In Schaumburg existieren noch zwei Gemeinschaftsunterkünfte in Trägerschaft des Landkreises, deren Kapazitäten zumindest für eine vorübergehende Unterbringung aufgestockt werden. Ansonsten gilt auch für die Flüchtlinge aus der Ukraine, die sich hier längerfristig aufhalten wollen, das dezentrale Konzept, welches sich ja in Bezug auf die Integration sehr bewährt hat.
Auch für uns als AWO kann ich die Frage mit „Ja“ beantworten. Wir verfügen noch über ein dezentral aufgestelltes Team der Flüchtlingssozialarbeit, die für die Erstorientierung, Beratung und Betreuung qualifiziert sind. Viele ehrenamtlich Tätige in den Gemeinden haben unsere telefonische Beratung in den vergangenen Tagen dankbar in Anspruch genommen. Inwieweit unsere vorhandenen Kapazitäten ausreichen werden, wird sich in nächster Zeit herausstellen. Hier würde ich gern darauf hinweisen, dass wie Russisch oder Ukrainisch oder beide Sprachen beherrschende Sprachmittler benötigen.

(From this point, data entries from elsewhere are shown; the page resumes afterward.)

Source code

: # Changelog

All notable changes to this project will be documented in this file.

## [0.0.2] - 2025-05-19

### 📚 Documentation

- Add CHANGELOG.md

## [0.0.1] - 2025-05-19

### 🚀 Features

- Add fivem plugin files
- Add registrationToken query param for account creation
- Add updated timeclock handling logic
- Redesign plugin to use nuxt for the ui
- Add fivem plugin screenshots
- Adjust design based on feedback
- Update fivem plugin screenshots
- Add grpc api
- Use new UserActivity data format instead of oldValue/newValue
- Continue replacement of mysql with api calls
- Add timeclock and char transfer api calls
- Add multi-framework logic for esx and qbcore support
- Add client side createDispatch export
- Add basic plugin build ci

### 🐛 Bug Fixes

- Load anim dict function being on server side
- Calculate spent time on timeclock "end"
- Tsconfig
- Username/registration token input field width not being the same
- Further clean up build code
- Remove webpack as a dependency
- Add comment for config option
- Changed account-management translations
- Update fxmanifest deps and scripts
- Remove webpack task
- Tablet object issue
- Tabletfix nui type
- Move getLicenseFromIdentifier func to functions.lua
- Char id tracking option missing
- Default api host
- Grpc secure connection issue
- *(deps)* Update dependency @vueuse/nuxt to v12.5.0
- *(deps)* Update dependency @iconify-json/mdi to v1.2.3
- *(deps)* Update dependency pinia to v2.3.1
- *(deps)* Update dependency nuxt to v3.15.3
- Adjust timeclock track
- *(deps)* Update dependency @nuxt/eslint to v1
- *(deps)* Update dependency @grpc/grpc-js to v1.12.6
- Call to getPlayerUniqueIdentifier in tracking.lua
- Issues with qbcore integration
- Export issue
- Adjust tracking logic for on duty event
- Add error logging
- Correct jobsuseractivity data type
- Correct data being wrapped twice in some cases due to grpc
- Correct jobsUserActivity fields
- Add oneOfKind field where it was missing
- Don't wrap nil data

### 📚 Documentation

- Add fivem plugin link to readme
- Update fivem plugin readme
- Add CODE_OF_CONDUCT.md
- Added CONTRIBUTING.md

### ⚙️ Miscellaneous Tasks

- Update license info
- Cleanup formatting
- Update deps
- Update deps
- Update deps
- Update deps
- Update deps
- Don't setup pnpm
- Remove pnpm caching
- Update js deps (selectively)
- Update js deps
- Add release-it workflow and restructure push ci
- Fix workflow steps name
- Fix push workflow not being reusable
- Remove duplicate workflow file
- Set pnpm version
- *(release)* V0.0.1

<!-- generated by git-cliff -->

Welche Fehler und Fallstricke sollten wir als Gesellschaft auf jeden Fall vermeiden? 
Wir dürfen keine kurzfristige Integration erwarten, denn Integration ist immer ein Marathon und kein Kurzstreckenlauf. Die Schulen stellen sich wohl bereits darauf ein, Flüchtlingskinder aufzunehmen. Sie müssen aber natürlich auch die dazu notwendigen Mittel und Rahmenbedingungen bekommen. Integrations- und Deutschkurse sind wieder in einem größeren Umfang anzubieten. Letztlich wird es dann auch um die Eingliederung in den deutschen Arbeitsmarkt gehen.
An dieser Stelle möchte ich erwähnen, dass bei den syrischen Flüchtlingen die Pandemie und die damit einhergehenden Corona-Einschränkungen zu erheblichen Integrationsabbrüchen geführt haben und diese Menschen in den zukünftigen Integrationsangeboten auch berücksichtigt werden müssen.
Insofern dürfen wir nicht zulassen, dass Flüchtlinge erster und zweiter Klasse entstehen.

Welchen Tipp können Sie Menschen geben, die jetzt helfen wollen? Wo ist die Hilfe am nötigsten, wer sind die richtigen Ansprechpartner?
Hier möchte ich an die Koordinierungsstelle Migration und Teilhabe beim Landkreis Schaumburg hinweisen und auch nochmal auf die Plattform www.stadthagen-hilft.de. Dort gibt es die Möglichkeit Zeit-, Geld- und Sachspenden zur Verfügung zu stellen, Wohnraum anzubieten und bei Bedarf kann von den dort genannten Institutionen abgerufen werden.

Um es zum Abschluss mit Angela Merkel zu sagen: Schaffen wir das, Frau Hanauske?
Wir haben aktuell neben der Flüchtlingssituation auch noch eine Pandemiesituation zu bewältigen. Aber ja, wenn wir als Europa zusammenstehen, dann können wir das schaffen.